You will get two completely separate instances of Demo1, since two different qualifiers are being used. @Singleton was applied for demo purposes to show that it'll store two different instances. But even without that, you're providing two different things. This could be useful if you were providing primitives, like strings, or an interface for something like preferences. There's a lot of possibilities.


Runtime Dependencies

Sometimes your app may need to be able to inject something that is defined at runtime, something that cannot be constructed in a module. A good example of when this would be necessary is in an Android application, like if you needed to inject the Application context.

First, you tag constructor parameters or fields that need to be provided at runtime with a qualifier annotation, which is discussed in Qualifiers above.

@Qualifier
annotation class AppContext

@Qualifier
annotation class ApiKey

class StringRetriever(
  @AppContext val appContext: Context,
  @ApiKey val apiKey: String
) {
  fun getString(@IdRes res: Int): String {
    return appContext.resources.getString(res)
  }
}

At injection time, you pass mapped runtime dependencies into the component<>() method.

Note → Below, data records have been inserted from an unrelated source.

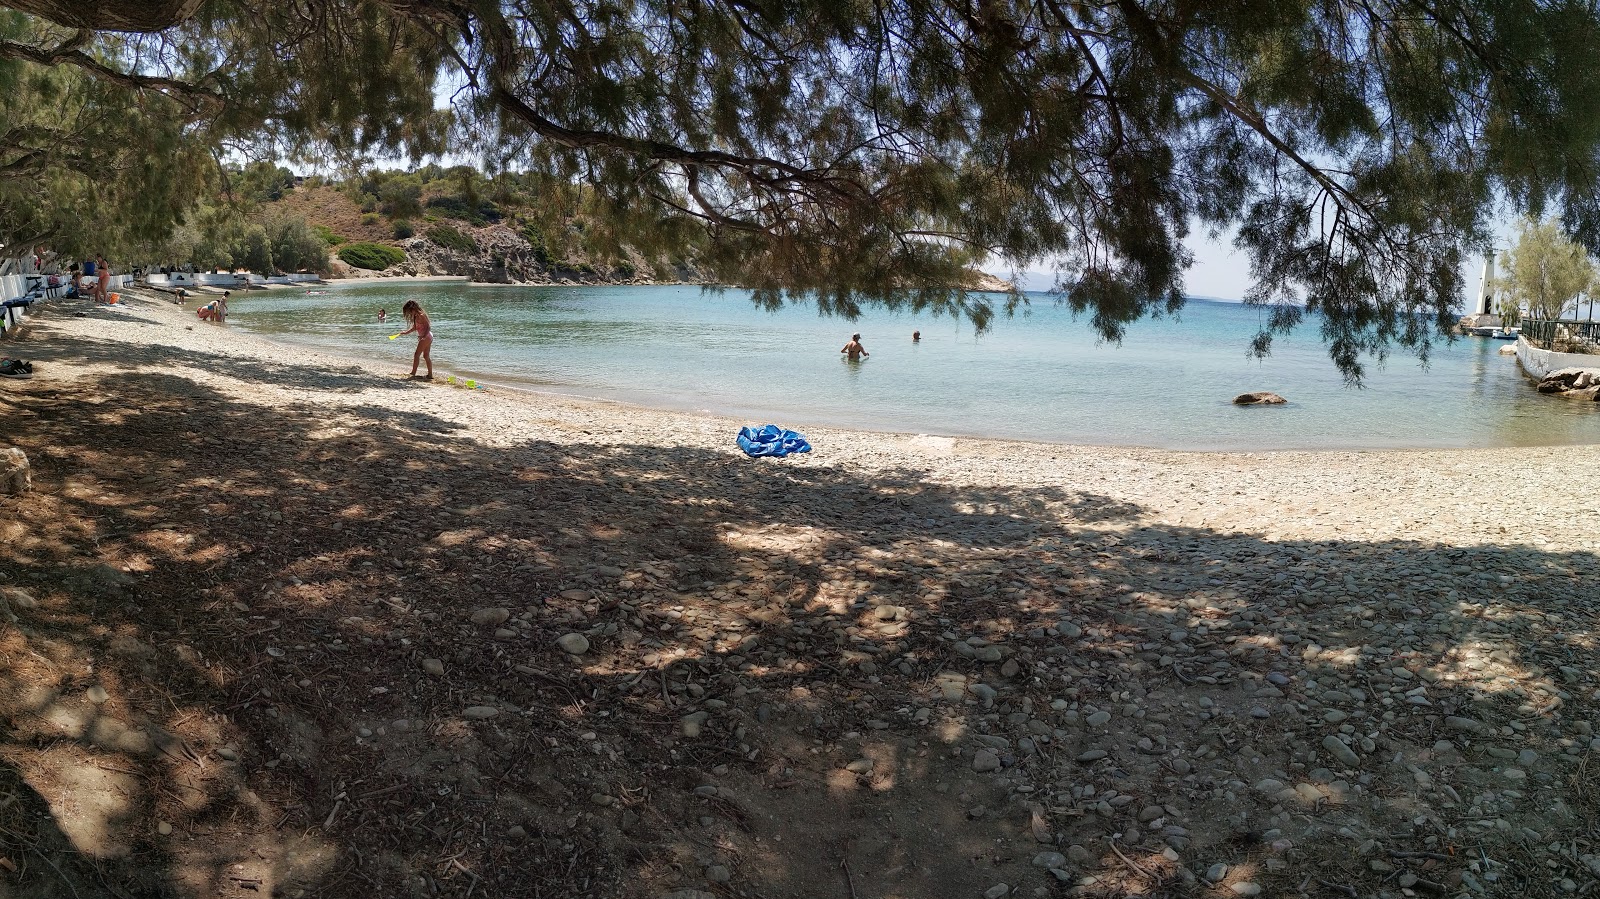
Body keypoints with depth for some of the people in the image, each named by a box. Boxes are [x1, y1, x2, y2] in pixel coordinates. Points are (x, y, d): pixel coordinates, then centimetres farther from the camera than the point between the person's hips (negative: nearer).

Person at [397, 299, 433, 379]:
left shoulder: (421, 315, -18)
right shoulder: (415, 316, 10)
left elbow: (428, 327, -21)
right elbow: (414, 327, 22)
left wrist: (424, 336, -31)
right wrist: (406, 332, 17)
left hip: (426, 337, -10)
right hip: (427, 337, 10)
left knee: (416, 355, -5)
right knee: (426, 356, 13)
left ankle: (413, 373, 0)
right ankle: (430, 375, 15)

They are available for injection until the component is destroyed, or its parents destroy it.

class LoginActivity : AppCompatActivity() {
  @Inject 
  lateinit var stringRetriever: StringRetriever  

  override fun onCreate(savedInstanceState: Bundle?) {
    super.onCreate(savedInstanceState)

    component<LoginComponent>(
      AppContext::class to applicationContext,
      ApiKey::class to "hello, world!"
    ).inject(this)
  }
}

Runtime dependencies in a component are made available to all of the component's children too. In an Android application, providing the application context at the Application level will make it available to all Activities and Fragments that use child components.


Android

ScopeOwners

On Android, you can automatically attach scopes to LifecycleOwner's, such as:

  • Fragment (from androidx.app)
  • AppCompatActivity/FragmentActivity
  • androidx.lifecycle.ViewModel

(these all implement the LifecycleOwner interface)


First, setup your components and modules as you would normally:

object ScopeNames {
  const val LOGIN_SCOPE = "scope_login"
  const val MAIN_SCOPE = "scope_main"
}

@Component(
  children = [LoginComponent::class, MainComponent::class],
  modules = [AppModule::class]
)
interface AppComponent {
  fun inject(app: Application)
}

@Component(
  scope = ScopeNames.LOGIN_SCOPE,
  modules = [LoginModule::class]
)
interface LoginComponent {
  fun inject(activity: LoginActivity)
}

@Component(
  scope = ScopeNames.MAIN_SCOPE,
  modules = [MainModule::class]
)
interface MainComponent {
  fun inject(activity: MainActivity)
}

Then, you annotate your LifecycleOwner's with the ScopeOwner annotation:

@ScopeOwner(LOGIN_SCOPE)
class LoginActivity : AppCompatActivity() {

  override fun onCreate(savedInstanceState: Bundle?) {
    super.onCreate(savedInstanceState)
    component<LoginComponent>().inject(this)
  }
}

Since LoginComponent is being injected, and because it's marked as being in LOGIN_SCOPE, it will automatically destroy itself when LoginActivity is destroyed.


ViewModels

On Android, injecting AndroidX ViewModel's is supported. You don't have to do anything special, just inject the ViewModel as you would inject anything else.

However, you can only inject a ViewModel into an androidx.fragment.app.Fragment or androidx.fragment.app.FragmentActivity (includes AppCompatActivity and descendants). Why? Internally, Ulfberht's generated code delegates through ViewModelProviders which must attach to an Activity or Fragment.